#### Work item:
Your task is to return all of the entries below exactly, leaving out each picture.

(Bounding boxes with keypoints)
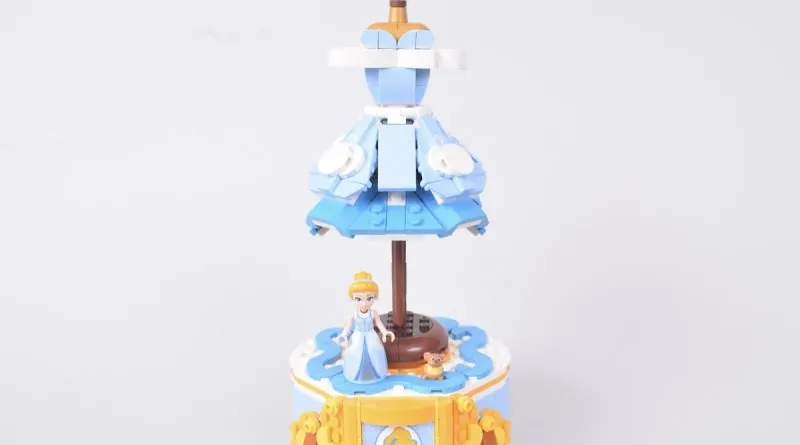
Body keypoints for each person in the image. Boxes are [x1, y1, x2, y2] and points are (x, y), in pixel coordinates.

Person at [335, 271, 395, 383]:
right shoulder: (354, 315)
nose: (364, 303)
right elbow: (348, 327)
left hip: (371, 336)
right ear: (353, 298)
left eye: (369, 298)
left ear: (374, 297)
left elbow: (379, 324)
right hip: (357, 337)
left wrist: (385, 332)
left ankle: (377, 374)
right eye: (358, 299)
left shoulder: (373, 313)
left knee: (375, 352)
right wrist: (343, 335)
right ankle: (354, 375)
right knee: (354, 353)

#### Solution for this task:
Body keypoints for each person in the image. Boxes are [x1, y1, x2, y2] and points are (x, y), in pixel coordinates.

Person at [335, 271, 395, 383]:
right shoulder: (354, 315)
nose: (364, 303)
right elbow: (348, 327)
left hip: (371, 336)
right ear: (353, 298)
left eye: (369, 298)
left ear: (374, 297)
left elbow: (379, 324)
right hip: (357, 337)
left wrist: (385, 332)
left ankle: (377, 374)
right eye: (358, 299)
left shoulder: (373, 313)
left knee: (375, 352)
right wrist: (343, 335)
right ankle: (354, 375)
right knee: (354, 353)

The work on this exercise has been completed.